There is a re-mastered version of this landmark album in a box set format. It includes the original album re-mastered in stereo and various surround sound mixes by prog wizard Steve Wilson, an audio recording of a live concert from the era, a few videos, live performances from the BBC and various TV shows, a beautiful re-print of the concert program for the tour, and a complete background on the album, with track by track liner notes.
Part of the set presents a live concert from early in the tour, recorded at Barrowland Glasgow on February 28, 1984. It’s an excellent document that captures the band on their home turf and in their prime. Called the “Tour du monde”, the tour to support Sparkle… included a seven-night residency at the Hammersmith Odeon. It was the last tour of that period booked primarily in the smaller theaters. I caught it at the Warfield Theater in San Francisco on a night that cemented their vaulted place in my heart. The recording herein is a potent reminder of the band’s live prowess at this time. After this tour, the next album Once Upon A Timetook the band to stadiums where much of the subtlety found here was lost for a time.

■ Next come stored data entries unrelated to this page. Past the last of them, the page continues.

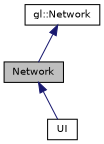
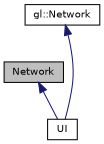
  digraph {
    node [color=black fillcolor=white fontname=Helvetica fontsize=10 shape=record style=filled]
    edge [color=midnightblue dir=back fontname=Helvetica fontsize=10 labelfontname=Helvetica labelfontsize=10 style=solid]
    n1 [fillcolor=grey75 fontcolor=black height=0.2 label=Network width=0.4]
    n2 [height=0.2 label=UI width=0.4]
    n3 [height=0.2 label="gl::Network" width=0.4]
    n1 -> n2
-   n3 -> n1
+   n3 -> n2
  }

To fully appreciate the allure of this band, they must be seen in concert, and there are several worthy performances captured to cement their place in history. On this set there are three videos, followed by television appearances of the same tracks – “Waterfront,” “Speed You Love To Me,” and “Up On The Catwalk.” The latter two live videos, though truncated by credits, are taken from a performance on the Oxford Road Show at the end of January 1984, just before the album was released. Of all the television and live concert appearances of the band at the time, this is one of the greatest – as the two tracks are played faithfully to studio versions, allowing us to be witness to just how their sound was achieved, certainly answering the question, “just what is Charlie playing!”
Only carp about the DVD is that it should have included the film taken at Westfalenhalle, Dortmund on 24 June 1984. This is excellent footage of the band still available on Youtube that would have rounded out the box set: https://www.youtube.com/watch?v=FkanFaSJXIU&feature=youtu.be
Because Sparkle in the Rain sits in their catalog between the romantic New Gold Dream, and the subsequent more commercial smash Once Upon A Time, it might escape the attention it deserves. In fact, booklet liner notes suggest the album promised that greater things were to come from the band. Perhaps these comments make the best argument for a re-evaluation of this work, and the box set treatment with engineering from Steve Wilson. Before deciding for yourself, check out this set in all of its grandeur.